# Heat Pressing Flock on Black 50/50 poly cotton leaving press marks?



## ukmlb (Oct 26, 2008)

Hi All,

The flock i am printing should be pressed at 160. I am getting press marks on black 50/50 poly cotton. Do you think this temp is too high and is possibly scorching the polo? How would you get around this? I have qty-186 black polo's to flock print with left breast logo and sleeve logo print, I have ironed the first few which seems to help a little but im gonna be ironing forever!!!! Hope you can help, thanks in advance! 

Michelle


----------



## Ib4E (Aug 21, 2008)

160c or 320f isn't too hot for the polo, more than likely.
The color change is probably just moisture being removed from the garment. This really shows when printing on red garments. Let the shirts set for a few hours and the color should return. 

Also, do you use a cover sheet( Kraft paper or teflon)? I recommend using them. It keeps the dirty heater platen from marking up a clean garment.

Best of luck!


----------



## Hoodietees (Oct 18, 2008)

Agreed. I have had the same experience with flock as well as regular vinyl. Especially when pressing on to colors ranging from hot pink to dark red. Let the garment sit for a few hours and you should see the color change back to normal or near normal. After the first washing, any heat press marking should completely vanish. 

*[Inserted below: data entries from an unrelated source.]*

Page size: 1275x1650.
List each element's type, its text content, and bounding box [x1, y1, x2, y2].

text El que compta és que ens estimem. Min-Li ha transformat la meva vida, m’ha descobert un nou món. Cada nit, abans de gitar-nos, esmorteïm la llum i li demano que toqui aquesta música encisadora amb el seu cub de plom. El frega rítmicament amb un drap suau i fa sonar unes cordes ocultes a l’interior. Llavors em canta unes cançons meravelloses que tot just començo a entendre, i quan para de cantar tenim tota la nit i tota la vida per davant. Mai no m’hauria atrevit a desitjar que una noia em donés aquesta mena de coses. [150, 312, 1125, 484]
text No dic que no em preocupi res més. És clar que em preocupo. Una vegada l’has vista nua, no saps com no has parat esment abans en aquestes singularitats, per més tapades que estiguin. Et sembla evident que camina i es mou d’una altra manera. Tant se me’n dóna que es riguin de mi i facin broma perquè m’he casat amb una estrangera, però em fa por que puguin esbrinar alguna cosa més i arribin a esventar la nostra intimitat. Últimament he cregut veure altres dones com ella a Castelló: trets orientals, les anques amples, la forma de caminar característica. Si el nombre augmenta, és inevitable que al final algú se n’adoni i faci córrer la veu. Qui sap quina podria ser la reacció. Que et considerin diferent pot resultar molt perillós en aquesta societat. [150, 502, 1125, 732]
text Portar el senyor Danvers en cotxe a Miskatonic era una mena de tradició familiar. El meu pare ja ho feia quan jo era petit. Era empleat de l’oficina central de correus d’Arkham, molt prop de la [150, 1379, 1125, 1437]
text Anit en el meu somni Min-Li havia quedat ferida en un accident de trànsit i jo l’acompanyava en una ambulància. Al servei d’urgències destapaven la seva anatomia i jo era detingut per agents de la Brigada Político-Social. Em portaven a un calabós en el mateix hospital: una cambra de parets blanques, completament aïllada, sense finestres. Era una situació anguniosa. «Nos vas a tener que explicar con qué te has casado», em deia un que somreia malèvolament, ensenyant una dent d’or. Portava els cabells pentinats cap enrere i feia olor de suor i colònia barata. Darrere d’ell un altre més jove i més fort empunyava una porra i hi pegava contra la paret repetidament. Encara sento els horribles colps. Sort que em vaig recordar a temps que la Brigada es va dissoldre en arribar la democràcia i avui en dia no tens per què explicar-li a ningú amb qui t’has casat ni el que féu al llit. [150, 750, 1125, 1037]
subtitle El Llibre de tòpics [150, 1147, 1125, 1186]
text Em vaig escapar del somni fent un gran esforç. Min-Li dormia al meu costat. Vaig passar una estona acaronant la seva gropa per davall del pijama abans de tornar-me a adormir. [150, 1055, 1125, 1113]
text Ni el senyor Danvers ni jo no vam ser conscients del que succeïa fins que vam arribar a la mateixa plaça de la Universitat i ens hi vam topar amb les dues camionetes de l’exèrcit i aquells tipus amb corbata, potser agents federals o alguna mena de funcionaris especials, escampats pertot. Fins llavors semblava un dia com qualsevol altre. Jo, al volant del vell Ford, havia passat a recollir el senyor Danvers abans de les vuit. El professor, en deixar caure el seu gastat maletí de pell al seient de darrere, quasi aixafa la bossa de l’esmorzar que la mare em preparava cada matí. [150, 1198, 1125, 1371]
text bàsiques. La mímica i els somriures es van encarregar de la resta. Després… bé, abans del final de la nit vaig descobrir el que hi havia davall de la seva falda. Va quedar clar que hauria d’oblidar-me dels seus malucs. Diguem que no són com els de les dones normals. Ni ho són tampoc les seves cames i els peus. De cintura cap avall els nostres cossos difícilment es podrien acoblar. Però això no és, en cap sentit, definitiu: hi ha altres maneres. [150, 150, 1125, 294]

A teflon sheet really works best to reduce heat press markings.


----------



## Hoodietees (Oct 18, 2008)

Think about this, I wanted to see what was the opinion of others regarding your technique of pressing flock versus regular thin vinyl. What I mean is that I double hit my thin vinyl (hit it on the shirt for 20 seconds with teflon sheet, cold peel, put teflon sheet on the design press again for 15 seconds) so to prevent lift off. Has anyone ever done this with flock? I have but I have only used flock on bags. About to start doing it on sweatshirts. So I wanted to get the opinions of some of you. Has anyone experienced lift off with flock?


----------